What YouView has already discovered is that the entire search process changes dramatically when the remote control is taken away. “Viewers tend to hunt with voice and graze with a remote,” reveals Sazaklidou. “Voice search requires different meta tags, as the terms that viewers use with voice are much wider and more unpredictable from the way in which text-based search is conducted.

“We also see that the adoption of voice search for TV is not instant, it takes some getting used to, but when viewers adopt a voice-first approach, they tend to switch permanently, only occasionally using their remote. As more devices like Alexa make their way into our living rooms using voice to control our entertainment will only become natural. I predict that this will seem like a slow transition and then will happen all of a sudden.”

Looking back to the death of the cassette tape, new technology often takes over quicker than expected. “It might seem strange at the moment, but it won’t be long before remotes are retired and voice takes over,” predicts Mark Lippett, CEO of embedded voice and audio company XMOS.

“After all, the voice is the most natural way for us to communicate.
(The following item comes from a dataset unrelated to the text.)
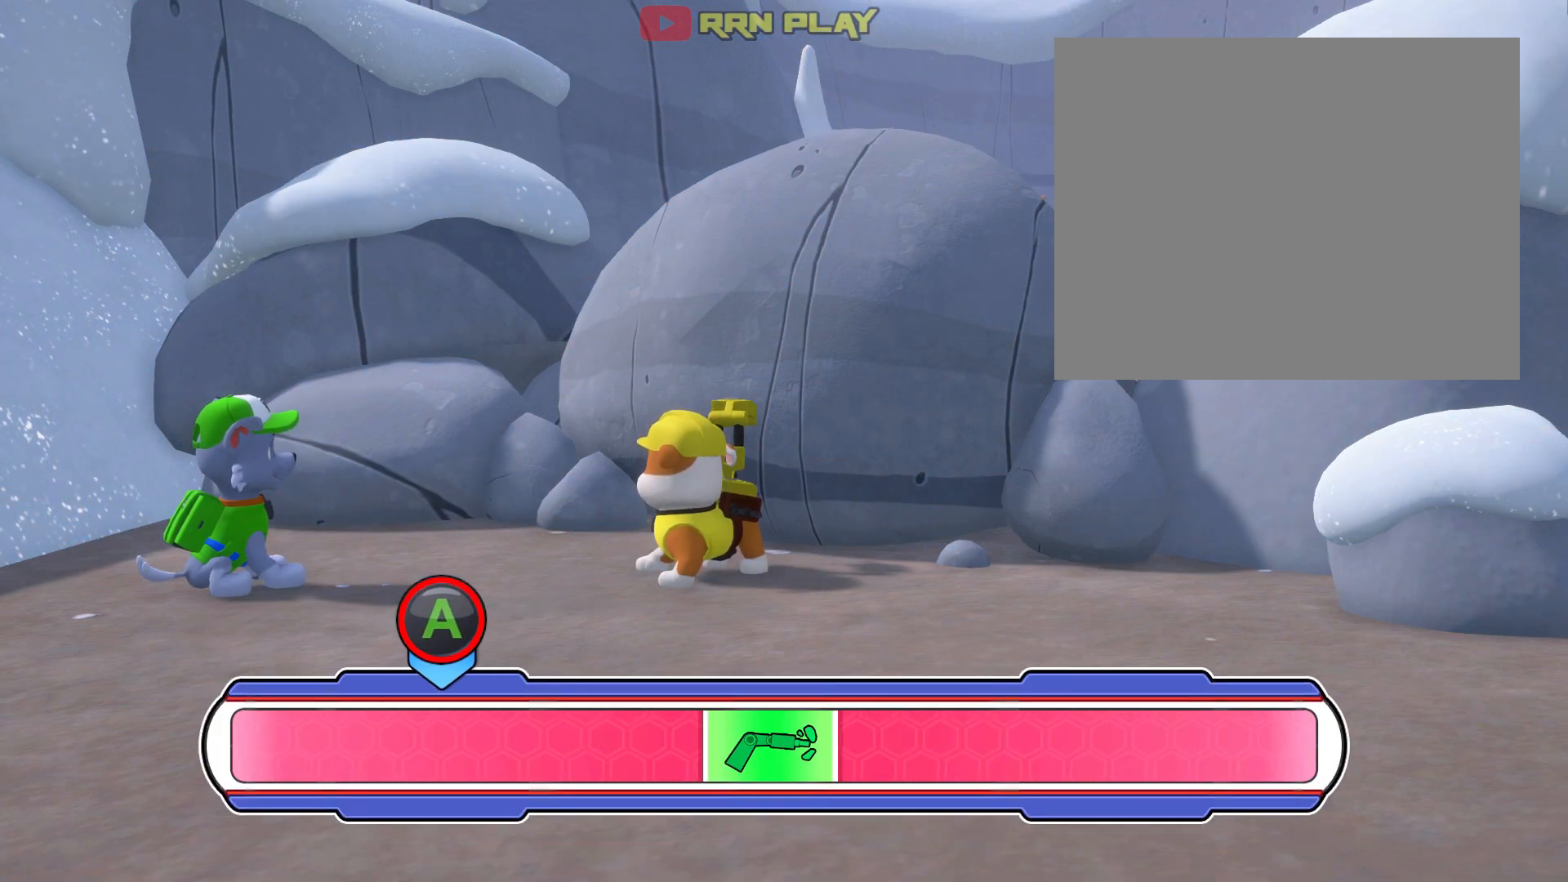
{"buttons": ["A"], "left_stick": "right", "events": [[33, "left_stick", "right"], [383, "A", "down"]]}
In the future, you won’t need a remote to make your new TV work. You will just say ‘find Poldark, series one, episode four’ – from anywhere in the room – and the TV will know exactly what application or platform it needs to open for that specific TV series, providing a simpler, richer experience for consumers.”

There are still some cheerleaders for the TV remote control, however. Peter Docherty, founder and CTO of personalized content recommendations engine provider ThinkAnalytics, says that it is not about to become obsolete because different people like to navigate tech in different ways and they always will.

“There’s no one best way to do everything – the remote has a place for channel zapping and controlling functions with shortcut buttons. Even with voice, you can still speak into the remote; in fact, the combination of near-field and far-field microphones is necessary.

“Voice, tablets, and mobiles all offer different benefits. But you wouldn’t want to do everything with voice, even if you could. And having to get your mobile, unlock it and launch the TV app just to change the channel or adjust the volume is not going to be the best user experience.”

It seems that the TV remote control is not going to be consigned to the scrapyard just yet, but it’s unlikely to dominate home entertainment systems forever.